The Hastings River floodplain and coastal dune systems around Port Macquarie create a layered subsurface that shifts from loose quartz sands to stiff Oligocene clay within a single site. More than half of the city’s development sits on these Pleistocene barrier sands, where groundwater is often found at less than 2.5 metres depth. A soil mechanics study here has to answer two questions in parallel: how the sand will behave under load, and whether the clay lenses will introduce differential settlement. We run the full suite of AS 1726 tests in our accredited lab, starting with grain-size distribution to classify the sand fraction and Atterberg limits to define the plasticity of any clay seams encountered during drilling.
A soil mechanics study on the Hastings floodplain means reading the sand-clay transition before the footing sees it.
Scope of work
Area-specific notes
Port Macquarie sites with perched groundwater in the dune sand can lose effective stress during excavation, and we have seen batter failures at 1.5:1 slopes that looked conservative on paper. The real trigger is often a thin silt layer that blocks drainage and builds pore pressure after rain. A soil mechanics study that skips multi-stage triaxial or misreads the Atterberg limits of that silt will underestimate the time-dependent strength loss. The other pattern we observe is acid sulfate soil in the low-lying estates west of the Pacific Highway; if the laboratory does not run pH and total oxidisable sulfur per AS 4964, the site classification is incomplete and the structural design misses the durability risk to concrete footings.
Standards used
AS 1726:2017, AS 1289 (relevant methods), AS 4678:2002, AS/NZS 1170.0:2002, AS 4964
Linked services
Laboratory Testing Program
Triaxial (CU, CD, UU), direct shear, oedometer consolidation, and point-load testing on Port Macquarie rock cores. All results are reported with AS 1289 method references and lab control charts.
Site Investigation and Sampling
Drilling with thin-wall Shelby tubes in clay and SPT in sand, plus test pits in accessible areas. We map the coffee-rock layer, groundwater table, and any acid sulfate indicators across the site.
Typical parameters
Top questions
What does a soil mechanics study cost for a residential block in Port Macquarie?
For a standard residential block requiring a borehole, laboratory classification, and a foundation report, the soil mechanics study typically falls between AU$5,070 and AU$7,700. The final figure depends on the depth to refusal, whether we encounter coffee-rock that requires coring, and the number of triaxial tests needed for the bearing capacity analysis.
How deep do you drill for a soil mechanics study on the Hastings floodplain?
We follow AS 1726 and the footing type proposed by the structural engineer. For a slab-on-ground, we usually drill to 1.5 times the width of the loaded area below the founding depth, often 4 to 6 metres. Where deeper clay or potential acid sulfate layers are suspected, we extend the borehole to 8 or 10 metres to capture consolidation parameters and sulfate profiles.

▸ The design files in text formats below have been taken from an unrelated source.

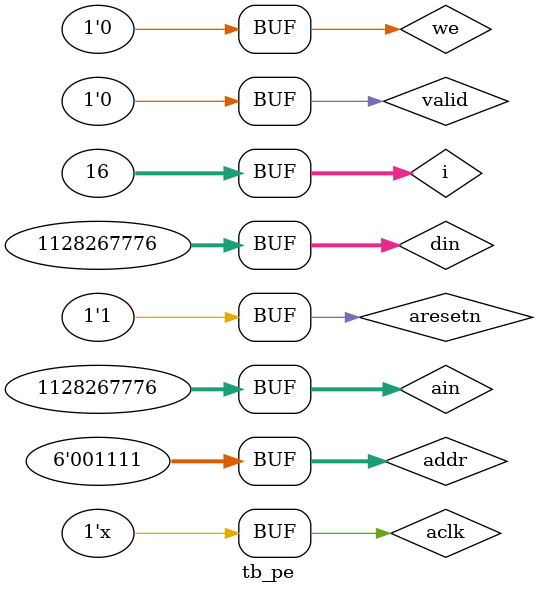
<source format=v>
`timescale 1ns / 1ps

module tb_pe();

reg aclk, aresetn;
reg [31:0] ain, din;
reg [5:0] addr;
reg we, valid;
wire dvalid;
wire [31:0] dout;
integer i;

my_pe pe1(
    .aclk(aclk), .aresetn(aresetn),
    .ain(ain), .din(din), .addr(addr),
    .we(we), .valid(valid), .dvalid(dvalid),
    .dout(dout)
);

initial begin
    aclk = 0;
    aresetn = 0;
    valid = 0;
    #10;
    aresetn = 1;
    we = 1;
    
    for(i=0 ; i<=15 ; i=i+1) begin
        addr = i;
        din = 32'h3f800000 + i*(2**22);
        #64;
    end
    
    we = 0;
    valid = 1;
    
    for(i=0 ; i<=15 ; i=i+1) begin
        addr = i;
        ain = 32'h3f800000 + i*(2**22);
        #64;
    end
    
    valid = 0;

end

always #2 aclk = ~aclk;

endmodule

</source>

How long does the laboratory testing take after drilling in Port Macquarie?
Classification tests (grain-size, Atterberg limits, moisture content) are typically reported within three to four working days. Consolidated-undrained triaxial tests require longer saturation and shear stages, so the final report with effective stress parameters is usually delivered seven to ten working days after the samples arrive at the lab.